А где свежие следы? Я ищу их очень долго, прихожу в отчаянье, ворчу о чертях и ангелах.

На небо ее взяли, что ли?

И вдруг нахожу посреди серых былинок полыни. Найдя, понимаю, почему не видно следов: лапа зверя вывернула чистый снег из-под грязноватой загрубевшей поверхности и свежие следы стали под цвет снежной крупы, лежащей во всех неровностях старого снега.

Но раз увидев следы, я видел их повсюду, а если и терял, то быстро и просто находил. Так: приседал на корточки, заслонял варежкой мутный свет и видел их снова.

Но как далеко могла забежать раненая лиса?

Ветер стих, крупа перестала сыпаться. И сразу же в серой дали всплыл и замаячил стог. Знакомый.

Этот стог я приметил еще в осенние охоты. Сметан он был ловко и ровно, цвет тогда имел охристо-желтый, был заботливо огорожен осиновыми жердями.

Даже и воротца были на веревочных петлях, чтобы лоси не тревожили.

Я полюбил этот стог. Под ним приятно дремалось в полдень. Особенно если развести костерок и кипятить чай в котелке. Или варить гречневую кашу из концентрата.

Сейчас же стог темный, поседевший от снежной крупы. Но еще бодрится в тяжелой, сдвинутой набекрень снежной шапке. Хотя и покосился немного.

Осиновые жерди все упали. Они торчат из снега, их горькую, вялую кору изглодали зайцы, те самые, которых я не нашел сегодня.

Брошен стог… Колхозникам, наверное, было недосуг увезти его сено.

Или они хотят взять его ближе к весне?
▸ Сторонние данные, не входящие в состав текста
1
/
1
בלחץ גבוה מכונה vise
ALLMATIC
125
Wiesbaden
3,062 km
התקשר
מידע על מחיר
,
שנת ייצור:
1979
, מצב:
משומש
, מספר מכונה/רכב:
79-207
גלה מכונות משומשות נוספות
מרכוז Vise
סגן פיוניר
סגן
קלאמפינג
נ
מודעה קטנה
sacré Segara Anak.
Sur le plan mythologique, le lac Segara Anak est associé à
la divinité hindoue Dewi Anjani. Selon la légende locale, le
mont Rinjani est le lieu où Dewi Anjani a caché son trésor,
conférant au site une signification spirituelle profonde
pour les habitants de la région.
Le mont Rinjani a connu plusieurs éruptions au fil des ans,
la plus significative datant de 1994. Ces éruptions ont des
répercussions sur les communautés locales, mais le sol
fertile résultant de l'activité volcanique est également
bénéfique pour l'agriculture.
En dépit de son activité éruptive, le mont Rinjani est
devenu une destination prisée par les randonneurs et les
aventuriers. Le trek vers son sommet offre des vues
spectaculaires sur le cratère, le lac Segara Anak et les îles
И потому стог и темнеет в упрямом ожидании.

К нему-то и привела меня цепочка лисьих следов. Чем стог манил лису? Что искала она здесь? Покоя? Спасения?…

Или, охотясь, как и я, в здешних местах, она узнала его и прибегала к стогу отдохнуть? Лежала около в надерганном и брошенном мною сене.

Нельзя упустить ее и на этот раз.

Сняв лыжи, я замираю за стогом. Сжимаю ружье в руках. Сердце гремит. Кажется, что его стук спугнет лису.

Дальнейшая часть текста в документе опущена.